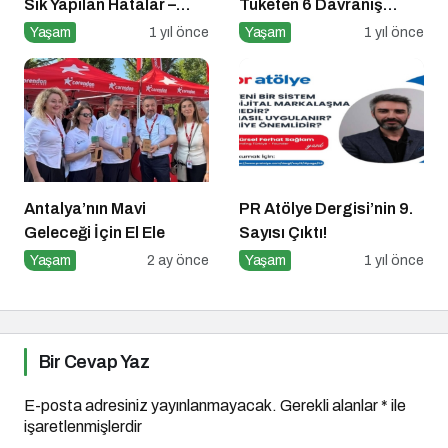
Sık Yapılan Hatalar –
Tüketen 6 Davranış
Yaygın 8 Hata
Biçimi
Yaşam
1 yıl önce
Yaşam
1 yıl önce
Antalya’nın Mavi
PR Atölye Dergisi’nin 9.
Geleceği İçin El Ele
Sayısı Çıktı!
Yaşam
2 ay önce
Yaşam
1 yıl önce
Bir Cevap Yaz
E-posta adresiniz yayınlanmayacak.
Gerekli alanlar
*
ile
işaretlenmişlerdir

------------------------

= REQUIRED WORK =
When a picture appears in the material, please pass over it while retyping the rest exactly.

= COMPLETED EXERCISE =
Sık Yapılan Hatalar –
Tüketen 6 Davranış
Yaygın 8 Hata
Biçimi
Yaşam
1 yıl önce
Yaşam
1 yıl önce
Antalya’nın Mavi
PR Atölye Dergisi’nin 9.
Geleceği İçin El Ele
Sayısı Çıktı!
Yaşam
2 ay önce
Yaşam
1 yıl önce
Bir Cevap Yaz
E-posta adresiniz yayınlanmayacak.
Gerekli alanlar
*
ile
işaretlenmişlerdir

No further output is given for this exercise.